● **INSTRUÇÃO DE TRABALHO 1**
Reescreva a entrevista de "Vetor Entrevista: Irmãs" a "nasceram e cresceram.", trocando "Wallace Domingues" por "W. Domingues".

Vetor Entrevista: Irmãs de Pau
- vetormagazine
- 23 de ago.
- 6 min de leitura
Do underground ao mainstream, a aura das Irmãs de Pau é inegável: Tendo lançado mais cedo neste ano seu disco "Gambiarra Chic, Pt. 2”, a dupla, formada por Vita Pereira e Isma Almeida, vai do funk ao dancehall em um manifesto à cultura periférica
Texto e entrevista por Pedro Paulo Furlan

Fotografia por Wallace Domingues
São Paulo, 13h. A influência das Irmãs de Pau na cena underground brasileira - e até no mainstream - é 100% inegável. A dupla formada pelas multi artistas travestis Isma Almeida e Vita Pereira é um fenômeno, unindo sua base inabalável de funk com diversas sonoridades que embalam a cultura da periferia paulista, na qual nasceram e cresceram.
Mesmo no meio da semana, sem a superprodução de um de seus shows, a aura de ambas é completamente única. Ao sentar com elas para conversar sobre o seu mais novo projeto juntas, o álbum "Gambiarra Chic, Pt. 2", suas raízes na cena, e, principalmente, a importância cultural do seu trabalho e sua pesquisa, Isma e Vita abrem-se com total orgulho do que fazem e estão para fazer.
“Nossa grande pesquisa apresenta as estéticas da putaria brasileira - é sobre o gozo, sobre a masculinidade, sobre gênero. Mas, a gente também está falando sobre amor, sobre o afeto que a gente quer destinado para a gente, e, além disso, sobre poder aquisitivo, poder cultural, capital cultural, capital financeiro", explica Pereira.

Fotografia por Wallace Domingues
Narrando as vivências de travestis periféricas pelo Brasil inteiro, as duas artistas conquistaram o mundo - apresentando-se na Europa, em festivais de grande porte e ao lado de estrelas da música, como Ludmilla e Pabllo Vittar. E isso tudo começou com um par de amigas da Zona Oeste de SP.
“Éramos as que mais viviam na realidade daquelas letras”

● **INFORMAÇÕES FORNECIDAS**
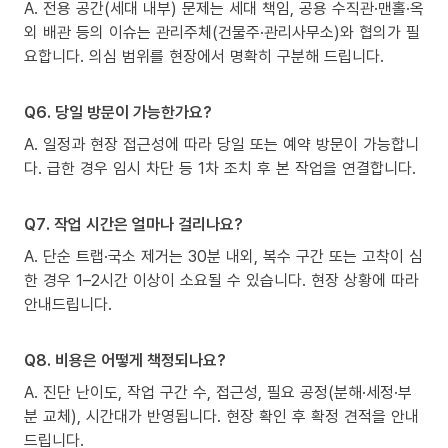
A. 전용 공간(세대 내부) 문제는 세대 책임, 공용 수직관·맨홀·옥
외 배관 등의 이슈는 관리주체(건물주·관리사무소)와 협의가 필
요합니다. 의심 범위를 현장에서 명확히 구분해 드립니다.
Q6. 당일 방문이 가능한가요?
A. 일정과 현장 접근성에 따라 당일 또는 예약 방문이 가능합니
다. 급한 경우 임시 차단 등 1차 조치 후 본 작업을 연결합니다.
Q7. 작업 시간은 얼마나 걸리나요?
A. 단순 트랩·국소 제거는 30분 내외, 복수 구간 또는 고착이 심
한 경우 1–2시간 이상이 소요될 수 있습니다. 현장 상황에 따라
안내드립니다.
Q8. 비용은 어떻게 책정되나요?
A. 진단 난이도, 작업 구간 수, 접근성, 필요 공정(분해·세정·부
분 교체), 시간대가 반영됩니다. 현장 확인 후 확정 견적을 안내
드립니다.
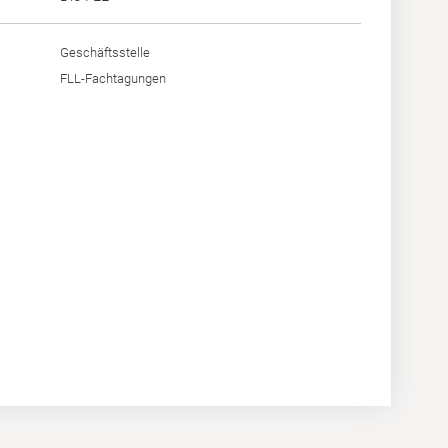
Geschäftsstelle
FLL-Fachtagungen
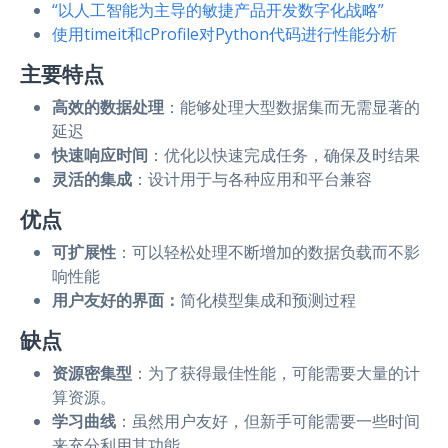
“以人工智能为主导的敏捷产品开发数字化战略”
使用timeit和cProfile对Python代码进行性能分析
主要特点
高效的数据处理
：能够处理大型数据集而无需显著的
延迟
快速响应时间
：优化以快速完成任务，确保及时结果
灵活的集成
：设计用于与各种应用和平台兼容
优点
可扩展性
：可以轻松处理不断增加的数据负载而不影
响性能
用户友好的界面：
简化模型集成和预测过程
缺点
资源密集型
：为了获得最佳性能，可能需要大量的计
算资源。
学习曲线
：虽然用户友好，但新手可能需要一些时间
来充分利用其功能。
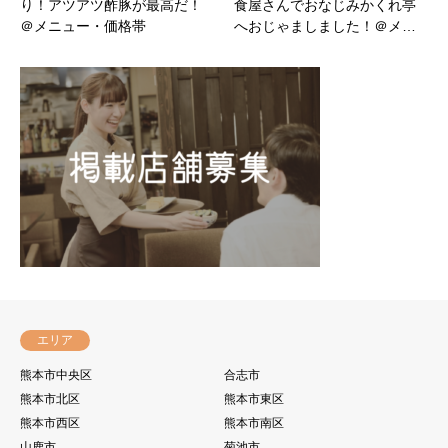
り！アツアツ酢豚が最高だ！
食屋さんでおなじみかくれ亭
＠メニュー・価格帯
へおじゃましました！＠メ…
エリア
熊本市中央区
合志市
熊本市北区
熊本市東区
熊本市西区
熊本市南区
山鹿市
菊池市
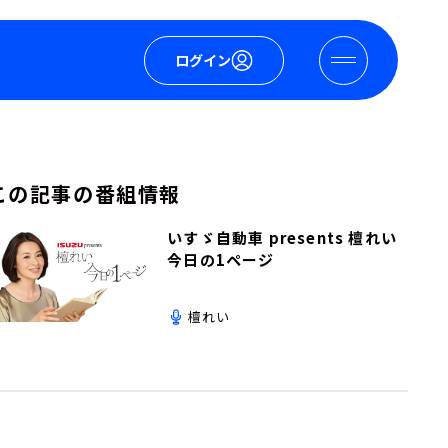
ログイン
この記事の番組情報
いすゞ自動車 presents 檀れい
今日の1ページ
檀れい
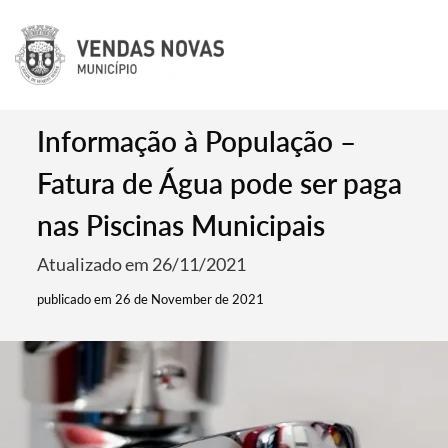
Informação à População –
Fatura de Água pode ser paga
nas Piscinas Municipais
Atualizado em 26/11/2021
publicado em 26 de November de 2021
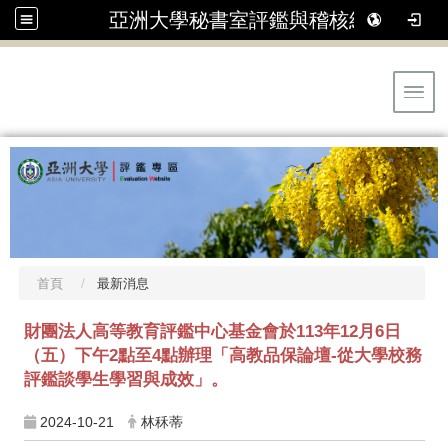
亞洲大學秘書室評鑑與稽核組
Toggl
首頁
最新消息
財團法人高等教育評鑑中心基金會於113年12月6日
（五）下午2點至4點辦理「高教品保論壇-從大學校務
評鑑談學生學習與成效」。
2024-10-21
林秝蒂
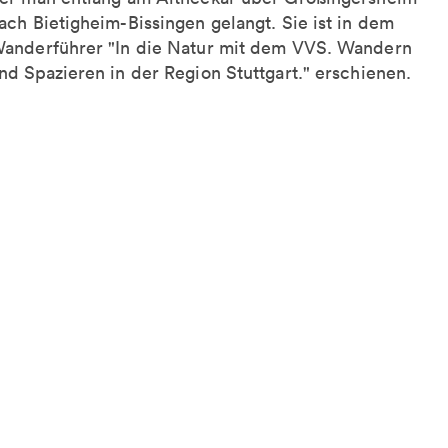
ach Bietigheim-Bissingen gelangt. Sie ist in dem
anderführer "In die Natur mit dem VVS. Wandern
nd Spazieren in der Region Stuttgart." erschienen.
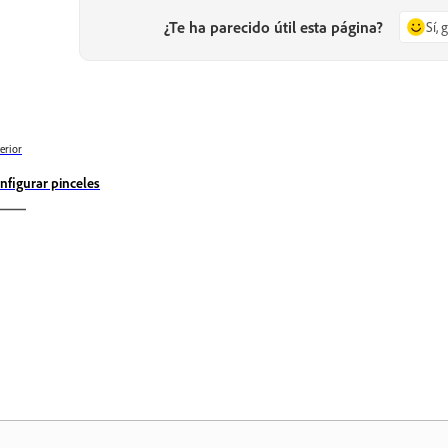
¿Te ha parecido útil esta página?
Sí, 
erior
nfigurar pinceles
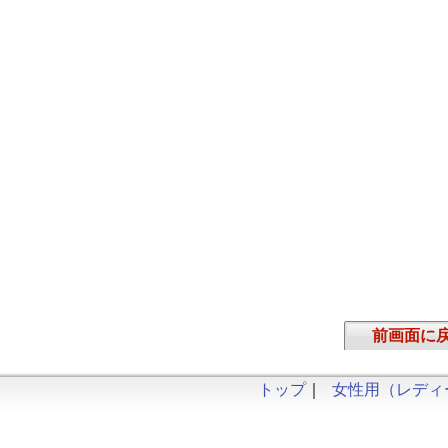
前画面に
トップ
｜
女性用（レディ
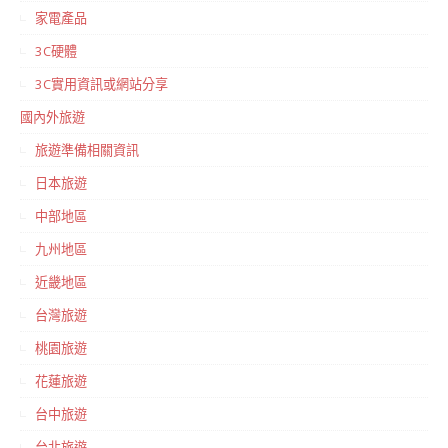
家電產品
3C硬體
3C實用資訊或網站分享
國內外旅遊
旅遊準備相關資訊
日本旅遊
中部地區
九州地區
近畿地區
台灣旅遊
桃園旅遊
花蓮旅遊
台中旅遊
台北旅遊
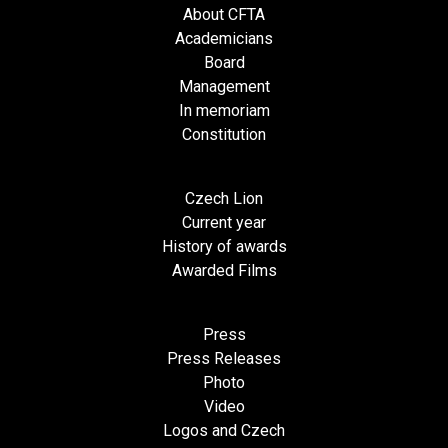
About CFTA
Academicians
Board
Management
In memoriam
Constitution
Czech Lion
Current year
History of awards
Awarded Films
Press
Press Releases
Photo
Video
Logos and Czech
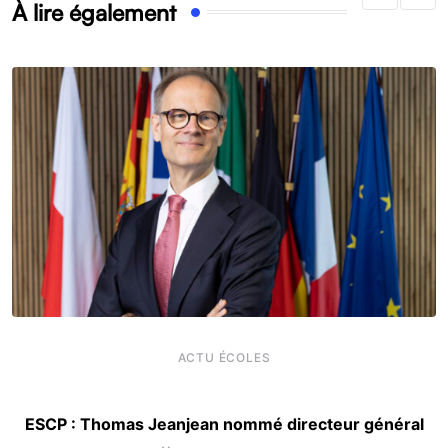
À lire également
ACTU ÉCOLES
ESCP : Thomas Jeanjean nommé directeur général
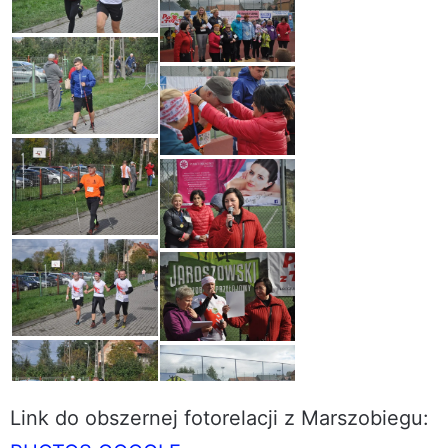
Link do obszernej fotorelacji z Marszobiegu:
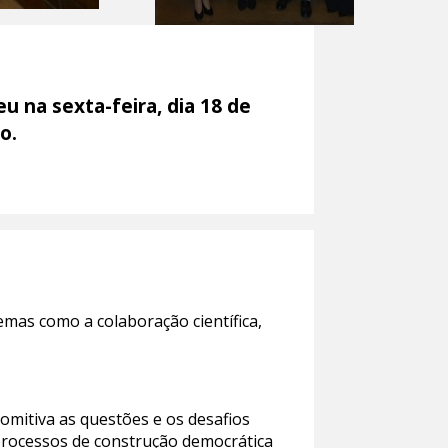
u na sexta-feira, dia 18 de
o.
emas como a colaboração científica,
omitiva as questões e os desafios
processos de construção democrática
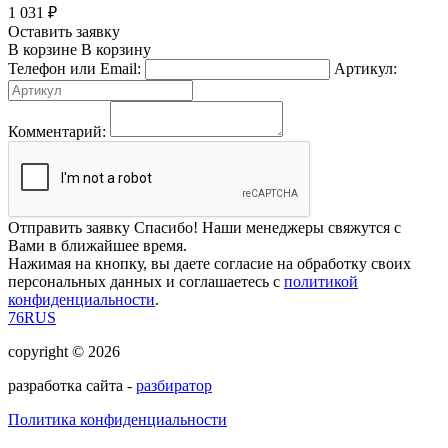
1 031
₽
Оставить заявку
В корзине
В корзину
Телефон или Email:
Артикул:
Комментарий:
Отправить заявку
Спасибо! Наши менеджеры свяжутся с
Вами в ближайшее время.
Нажимая на кнопку, вы даете согласие на обработку своих
персональных данных и соглашаетесь с
политикой
конфиденциальности
.
76RUS
copyright © 2026
разработка сайта -
разбиратор
Политика конфиденциальности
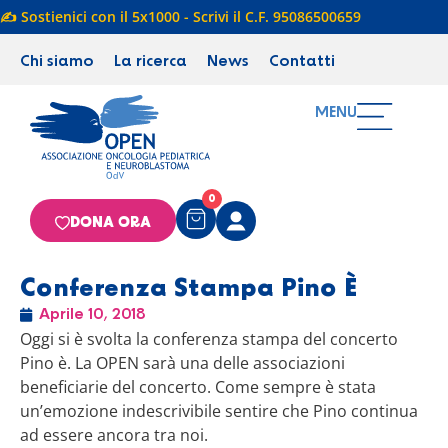
✍️ Sostienici con il 5x1000 - Scrivi il C.F. 95086500659
Chi siamo
La ricerca
News
Contatti
MENU
0
DONA ORA
Conferenza Stampa Pino È
Aprile 10, 2018
Oggi si è svolta la conferenza stampa del concerto
Pino è. La OPEN sarà una delle associazioni
beneficiarie del concerto. Come sempre è stata
un’emozione indescrivibile sentire che Pino continua
ad essere ancora tra noi.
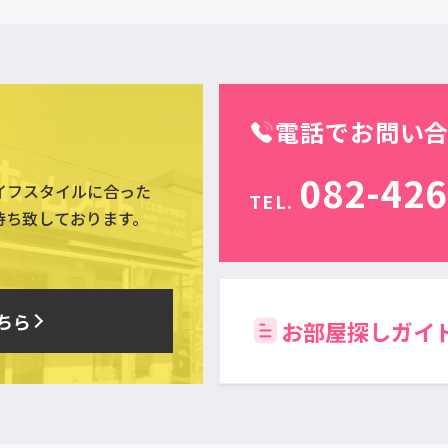
電話でお問い
082-426
イフスタイルに合った
TEL.
待ち致しております。
ちら
お部屋探しガイ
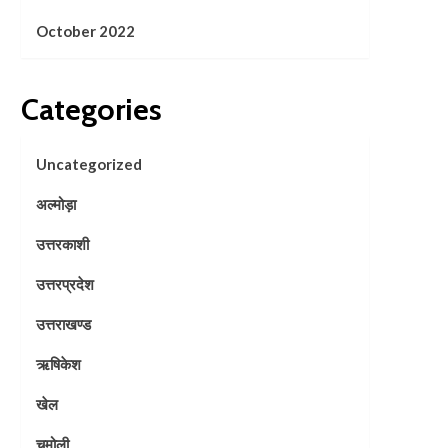
October 2022
Categories
Uncategorized
अल्मोड़ा
उत्तरकाशी
उत्तरप्रदेश
उत्तराखण्ड
ऋषिकेश
खेल
चमोली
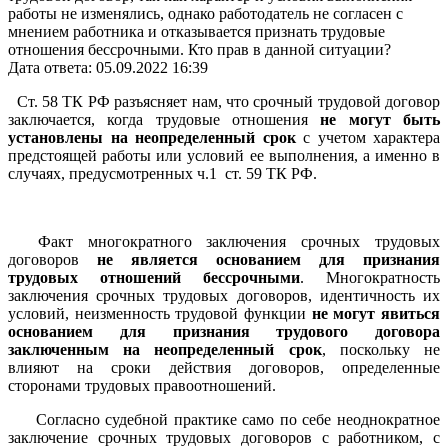
работы не изменялись, однако работодатель не согласен с
мнением работника и отказывается признать трудовые
отношения бессрочными. Кто прав в данной ситуации?
Дата ответа: 05.09.2022 16:39
Ст. 58 ТК РФ разъясняет нам, что срочный трудовой договор
заключается, когда трудовые отношения
не могут быть
установлены на неопределенный срок
с учетом характера
предстоящей работы или условий ее выполнения, а именно в
случаях, предусмотренных ч.1 ст. 59 ТК РФ.
Факт многократного заключения срочных трудовых
договоров
не является основанием для признания
трудовых отношений бессрочными
. Многократность
заключения срочных трудовых договоров, идентичность их
условий, неизменность трудовой функции
не могут явиться
основанием для признания трудового договора
заключенным на неопределенный срок
, поскольку не
влияют на сроки действия договоров, определенные
сторонами трудовых правоотношений.
Согласно судебной практике само по себе неоднократное
заключение срочных трудовых договоров с работником, с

● **INSTRUÇÃO DE TRABALHO 2**
Por favor, organize em uma tabela Markdown, com as colunas Nº e Linha, os registros desde o início até a linha com "Q8. 비용은 어떻게 책정되나요?", incluindo ambas as pontas, omitindo as linhas em branco e deixando as imagens de fora.

● **ÁREA DE RESPOSTA 1**
Vetor Entrevista: Irmãs de Pau
- vetormagazine
- 23 de ago.
- 6 min de leitura
Do underground ao mainstream, a aura das Irmãs de Pau é inegável: Tendo lançado mais cedo neste ano seu disco "Gambiarra Chic, Pt. 2”, a dupla, formada por Vita Pereira e Isma Almeida, vai do funk ao dancehall em um manifesto à cultura periférica
Texto e entrevista por Pedro Paulo Furlan

Fotografia por W. Domingues
São Paulo, 13h. A influência das Irmãs de Pau na cena underground brasileira - e até no mainstream - é 100% inegável. A dupla formada pelas multi artistas travestis Isma Almeida e Vita Pereira é um fenômeno, unindo sua base inabalável de funk com diversas sonoridades que embalam a cultura da periferia paulista, na qual nasceram e cresceram.

● **ÁREA DE RESPOSTA 2**
| Nº | Linha |
|---|---|
| 1 | A. 전용 공간(세대 내부) 문제는 세대 책임, 공용 수직관·맨홀·옥 |
| 2 | 외 배관 등의 이슈는 관리주체(건물주·관리사무소)와 협의가 필 |
| 3 | 요합니다. 의심 범위를 현장에서 명확히 구분해 드립니다. |
| 4 | Q6. 당일 방문이 가능한가요? |
| 5 | A. 일정과 현장 접근성에 따라 당일 또는 예약 방문이 가능합니 |
| 6 | 다. 급한 경우 임시 차단 등 1차 조치 후 본 작업을 연결합니다. |
| 7 | Q7. 작업 시간은 얼마나 걸리나요? |
| 8 | A. 단순 트랩·국소 제거는 30분 내외, 복수 구간 또는 고착이 심 |
| 9 | 한 경우 1–2시간 이상이 소요될 수 있습니다. 현장 상황에 따라 |
| 10 | 안내드립니다. |
| 11 | Q8. 비용은 어떻게 책정되나요? |